Segment 7 : Roche Plate / Ilet des Orangers
A partir de ce ravito on rejoint la trace de la Diagonale et on rattrape les derniers, ça commence à faire du monde à doubler, et pas toujours facile car ils ne sont plus très lucides pour réagir quand on annonce droite ou gauche
Ça démarre par une montée consistante vers La Brèche, bifurcation permettant d'aller au Maido (comme avant) mais cette année on descend ensuite à l'Ilet des Orangers.
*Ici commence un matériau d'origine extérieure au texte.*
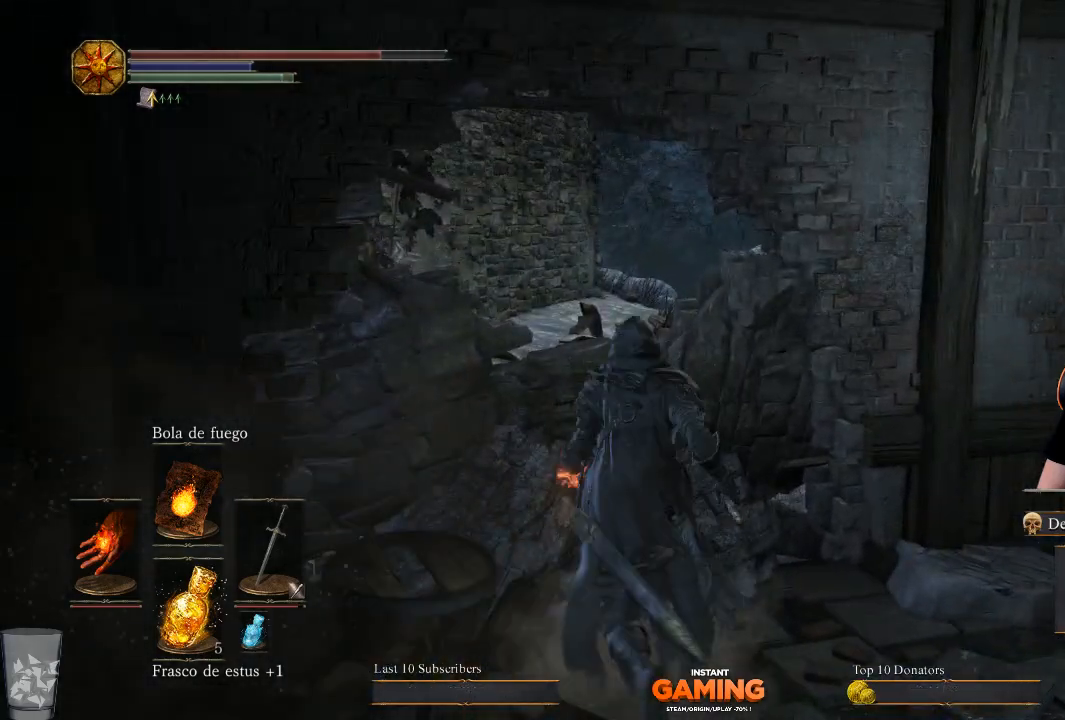
{"buttons": [], "left_stick": "up-right", "right_stick": "right", "events": [[133, "left_stick", "up-right"], [267, "right_stick", "right"]]}
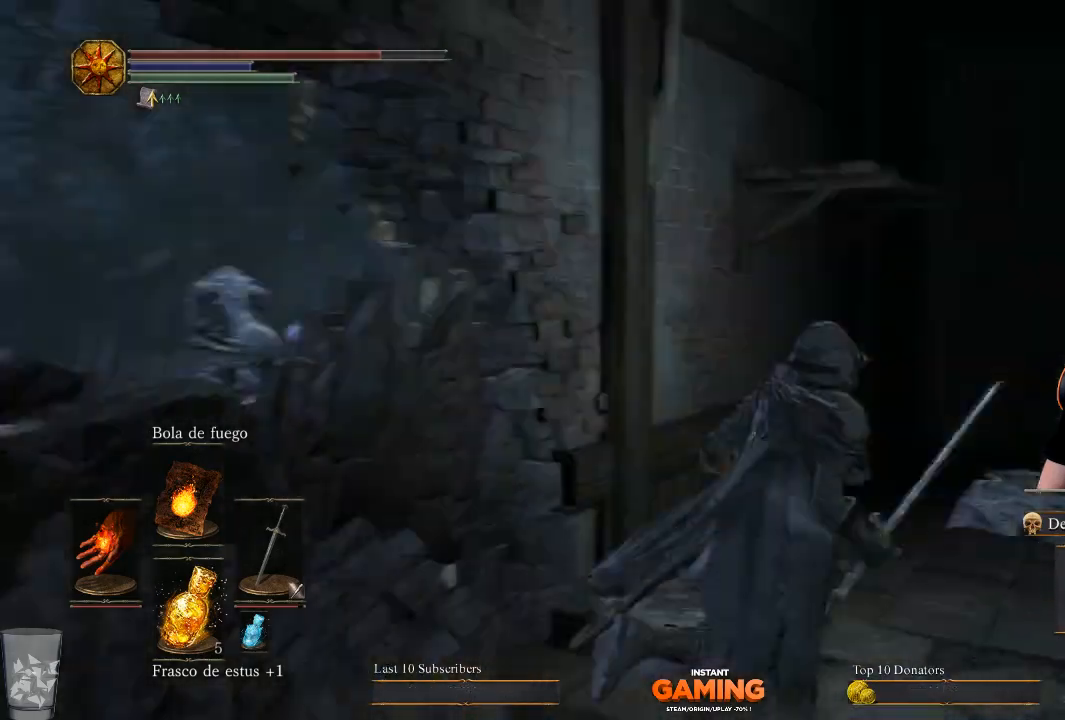
{"buttons": [], "left_stick": "up-right", "right_stick": "right", "events": [[33, "left_stick", "right"], [133, "left_stick", "up-right"], [200, "right_stick", "center"], [500, "right_stick", "right"]]}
Juste avant la bascule de rattrape un gars qui me dit "c'est beau ici !" (il y a un point de vue superbe en effet) "mais c'est plus difficile que chez moi !" : je lui demande d'où il vient, de Corse. Comme je l'ai rattrapé dans la montée il me propose de doubler mai la bascule arrivant, je lui dis de rester devant, car je suis mauvais descendeur et il va devoir me redoubler juste après. Du coup il me dit "ok, reste dans le sillage". Et là le gars bombarde en descente, je suis au rupteur pour suivre, il annonce bien fort son arrivée aux retardataires, j'ai l'impression d'avoir une moto ouvreuse de la police Ceci-dit j'y laisse un peu des plumes car c'était trop rapide pour moi
J'arrive au ravito et je trouve mon pote, quelques mots d'encouragement et je vais remplir les flasques. Juste devant moi : Laurent Jalabert J'allais lui glisser 2 ou 3 mots (genre je suis plutôt cycliste que traileur et je suis originaire de là où il vit) puis je me ravise en voyant qu'il a des hématomes et griffures sur le visage, le pauvre devant avoir d'autres chats à fouetter que d'entendre les paroles débiles d'un fanboy
Segment 8 : Ilet des Orangers / Deux Bras
C'est reparti pour encore de la descente, cette fois tout seul à mon rythme qui va bien pour tenir les délais sans me démonter
J'arrive tout en bas à la rivière des Galets et mauvaise surprise : on ne travers pas par la passerelle comme la trace gps l'indiquait, mais en traversant les pieds dans l'eau impossible pour moi de mouiller les pieds sinon je ne finirais jamais les 45 kms restants Du coup je traverse pieds nus, le temps perdu à enlever et remettre les chaussures et chaussette n'étant finalement pas bien élevé
Je repars pour une montée bien raide, et soudain c'est le drame : panne sèche d'essence d'un coup, plus rien dans le réservoir Un peu emballé par ma belle course depuis le matin, j'avais sous estimé le coup de bambou qui allait arriver. Je picorais 2 ou 3 trucs à chaque ravito, j'avais manger quelques bouts de patate douce, fromage et viande séchée de mes provisions (il me manquait le réchaud pour faire une raclette ), mais c'était clairement pas assez Je sors mes provisions, impossible de mastiquer et déglutir.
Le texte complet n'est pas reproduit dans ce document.